Book Censorship News: February 16, 2024

  •  “Tax-funded libraries within Kenosha County [WI] could have adult-only sections inside their buildings this year under a proposal that seeks to protect children from materials deemed pornographic.” This is going to keep spreading, and it shouldn’t be surprising to anyone.
  • South Carolina is one step closer to the State Board of Education determining what books can and cannot be in school libraries across the state.
  • Georgia educators have filed a sex discrimination lawsuit against the Cobb County School District (GA) following the firing of an educator who read a book about gender in her classroom.
  • In Miami-Dade County Schools (FL), parents had to sign a permission slip for their students to listen to a story written by a Black author in class.
  • St. Louis Park schools (MN) will allow parents to opt their students out of LGBTQ+ books.
  • One Lee County (FL) school teacher explained that he resigned from his job earlier this school year because he walked into his classroom and saw the 600 books on his shelves were pulled for review. Recall in this county, the school media specialists have to go through every single book in the school to determine if it is appropriate.
  • The Mat-Su Schools (AK) library review committee has made some recommendations on the 60 books being challenged in the district. More discussions and final decisions to come, but a lot of books are going to be pulled here.
  • No surprise, the 11 books a local elected official wants removed from the Petal Public Library (AL) are all LGBTQ+ themed.
  • Up north, 7 items were challenged in Ottawa Public Libraries (Ontario, Canada) last year. None were removed.
  • This week, Catawba County Schools (NC) will reconsider whether or not to ban l8r g8r and The Carnival at Bray. But in a twist in this story, the person who complained withdrew the complaints before the meeting, so the books will remain.
  • Iredell-Statesville Schools (NC) are still dealing with harassment from Moms For Liberty. This time, they were grilled over a partnership with the local public library that increases access to materials for students. This is apparently outrageous. The story here is about misinformation being wielded as a weapon.

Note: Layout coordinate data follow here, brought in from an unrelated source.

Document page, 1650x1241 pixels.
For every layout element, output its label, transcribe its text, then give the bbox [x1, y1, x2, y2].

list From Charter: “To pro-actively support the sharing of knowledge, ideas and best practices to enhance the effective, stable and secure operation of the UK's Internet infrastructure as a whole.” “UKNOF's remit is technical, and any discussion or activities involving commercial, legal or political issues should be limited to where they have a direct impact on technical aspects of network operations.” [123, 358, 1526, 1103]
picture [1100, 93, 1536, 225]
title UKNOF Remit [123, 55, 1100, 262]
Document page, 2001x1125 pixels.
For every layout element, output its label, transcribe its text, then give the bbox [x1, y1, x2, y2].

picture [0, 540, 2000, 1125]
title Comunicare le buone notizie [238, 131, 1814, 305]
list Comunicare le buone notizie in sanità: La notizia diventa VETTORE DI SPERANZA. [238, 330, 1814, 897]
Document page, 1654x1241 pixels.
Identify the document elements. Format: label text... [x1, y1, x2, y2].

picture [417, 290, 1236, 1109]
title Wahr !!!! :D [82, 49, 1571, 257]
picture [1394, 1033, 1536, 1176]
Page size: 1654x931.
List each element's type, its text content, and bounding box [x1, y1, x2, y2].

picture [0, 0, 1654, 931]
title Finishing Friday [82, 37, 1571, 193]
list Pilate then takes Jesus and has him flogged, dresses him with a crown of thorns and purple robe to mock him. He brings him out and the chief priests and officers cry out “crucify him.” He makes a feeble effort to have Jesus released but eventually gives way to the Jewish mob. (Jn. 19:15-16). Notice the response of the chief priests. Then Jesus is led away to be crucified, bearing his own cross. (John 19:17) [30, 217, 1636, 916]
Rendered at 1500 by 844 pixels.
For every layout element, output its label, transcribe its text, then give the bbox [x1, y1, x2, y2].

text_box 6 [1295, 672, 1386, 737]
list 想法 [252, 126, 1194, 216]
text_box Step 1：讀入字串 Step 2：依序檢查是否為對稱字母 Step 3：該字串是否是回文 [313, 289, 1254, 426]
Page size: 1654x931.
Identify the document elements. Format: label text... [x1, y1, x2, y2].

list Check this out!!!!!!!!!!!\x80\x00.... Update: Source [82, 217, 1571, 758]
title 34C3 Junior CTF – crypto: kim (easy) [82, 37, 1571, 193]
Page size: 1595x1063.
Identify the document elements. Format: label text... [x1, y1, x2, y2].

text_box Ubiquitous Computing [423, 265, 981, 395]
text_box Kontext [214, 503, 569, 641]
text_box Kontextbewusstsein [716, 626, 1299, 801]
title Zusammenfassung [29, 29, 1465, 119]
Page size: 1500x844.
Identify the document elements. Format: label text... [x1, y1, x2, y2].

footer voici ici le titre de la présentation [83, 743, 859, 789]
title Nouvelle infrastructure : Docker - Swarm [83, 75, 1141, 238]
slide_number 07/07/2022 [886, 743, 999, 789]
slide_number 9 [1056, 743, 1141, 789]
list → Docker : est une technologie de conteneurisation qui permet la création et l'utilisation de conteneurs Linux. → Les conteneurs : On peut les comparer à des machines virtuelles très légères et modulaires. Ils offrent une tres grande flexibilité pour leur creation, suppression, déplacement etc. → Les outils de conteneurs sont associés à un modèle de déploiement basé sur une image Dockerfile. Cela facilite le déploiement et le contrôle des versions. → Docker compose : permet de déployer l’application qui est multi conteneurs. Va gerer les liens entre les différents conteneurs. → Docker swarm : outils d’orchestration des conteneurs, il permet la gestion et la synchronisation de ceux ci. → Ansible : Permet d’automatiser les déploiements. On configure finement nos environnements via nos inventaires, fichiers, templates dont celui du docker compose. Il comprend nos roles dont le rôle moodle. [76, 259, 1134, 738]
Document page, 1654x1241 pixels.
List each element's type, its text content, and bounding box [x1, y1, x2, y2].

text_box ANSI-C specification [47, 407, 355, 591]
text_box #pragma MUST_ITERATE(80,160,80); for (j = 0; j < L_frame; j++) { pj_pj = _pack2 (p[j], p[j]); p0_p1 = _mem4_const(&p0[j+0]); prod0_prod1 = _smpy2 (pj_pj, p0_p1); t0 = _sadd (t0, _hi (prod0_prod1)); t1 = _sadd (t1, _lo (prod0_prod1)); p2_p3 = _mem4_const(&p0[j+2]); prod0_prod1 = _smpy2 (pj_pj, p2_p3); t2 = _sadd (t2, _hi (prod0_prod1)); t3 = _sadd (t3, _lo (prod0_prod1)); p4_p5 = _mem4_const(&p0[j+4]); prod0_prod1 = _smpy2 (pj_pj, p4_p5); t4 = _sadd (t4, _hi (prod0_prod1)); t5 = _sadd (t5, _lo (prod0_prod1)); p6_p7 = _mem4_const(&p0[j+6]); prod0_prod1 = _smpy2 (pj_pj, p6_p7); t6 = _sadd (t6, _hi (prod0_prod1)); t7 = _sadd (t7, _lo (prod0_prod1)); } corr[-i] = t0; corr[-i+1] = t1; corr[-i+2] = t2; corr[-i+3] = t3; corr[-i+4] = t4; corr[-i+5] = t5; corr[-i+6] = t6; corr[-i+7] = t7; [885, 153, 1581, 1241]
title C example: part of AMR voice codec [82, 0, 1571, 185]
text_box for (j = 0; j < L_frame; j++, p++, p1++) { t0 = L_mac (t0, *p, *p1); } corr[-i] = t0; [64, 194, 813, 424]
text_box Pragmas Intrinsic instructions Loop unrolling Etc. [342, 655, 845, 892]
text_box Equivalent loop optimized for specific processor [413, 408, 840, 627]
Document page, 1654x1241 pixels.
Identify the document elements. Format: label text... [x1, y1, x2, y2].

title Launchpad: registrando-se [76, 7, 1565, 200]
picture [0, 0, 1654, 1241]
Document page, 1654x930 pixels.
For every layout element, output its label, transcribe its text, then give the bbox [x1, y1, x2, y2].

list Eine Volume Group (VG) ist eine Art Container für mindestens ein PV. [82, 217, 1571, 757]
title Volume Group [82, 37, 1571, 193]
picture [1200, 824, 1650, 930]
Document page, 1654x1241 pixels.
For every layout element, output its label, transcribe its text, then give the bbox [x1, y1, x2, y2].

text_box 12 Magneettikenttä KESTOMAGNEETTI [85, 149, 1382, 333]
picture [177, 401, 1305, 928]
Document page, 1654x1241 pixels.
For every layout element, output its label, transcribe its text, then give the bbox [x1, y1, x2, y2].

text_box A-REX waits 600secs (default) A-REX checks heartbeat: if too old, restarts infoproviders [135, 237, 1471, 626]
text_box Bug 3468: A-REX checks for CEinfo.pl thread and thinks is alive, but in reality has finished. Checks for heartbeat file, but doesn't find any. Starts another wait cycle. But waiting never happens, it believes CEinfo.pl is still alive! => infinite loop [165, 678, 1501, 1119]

  • Daviess County Library (KY) spent $35,000 on reviewing materials in the collection after local crisis actors complained about 200 books. The library went through each title and ultimately elected to create age-restricted cards (fwiw, here’s why libraries need to exercise caution with this).
  • Speaking of age-restricted cards, that’s new at Hillsborough County Public Libraries in Florida.
  • Las Cruces School Board (NM) is allowing those who challenged Jack Of Hearts (and Other Parts) to challenge the book again. It was retained the last time.
  • Oh, the woman who challenged 150 books in Dorchester District 2 (SC) doesn’t have a kid in the district? Color me shocked. BTW, here are all of the challenged books.
  • Alachua County School Board (FL) will keep Melissa on shelves.
  • “The latest effort at regulating ‘pornographic materials’ in Idaho public and school libraries will move forward. The overwhelming majority of testifiers at a public hearing Monday opposed SB 1289, many of whom argued it was unnecessary and potentially burdensome for some libraries and school districts.” Idaho legislators don’t care about their constituents but the far-right agenda.
  • The fate of Me and Earl and the Dying Girl will be decided in MSAD 44 (ME) later this month.
  • Dothan Houston County Library System (AL) is making it easier for books to be banned, and it’s also creating a new category of books that are shelved behind the checkout desk and only for those 19 and older. Sorry, 18-year-olds: you can go get killed in war, but you can’t borrow some books in your local library.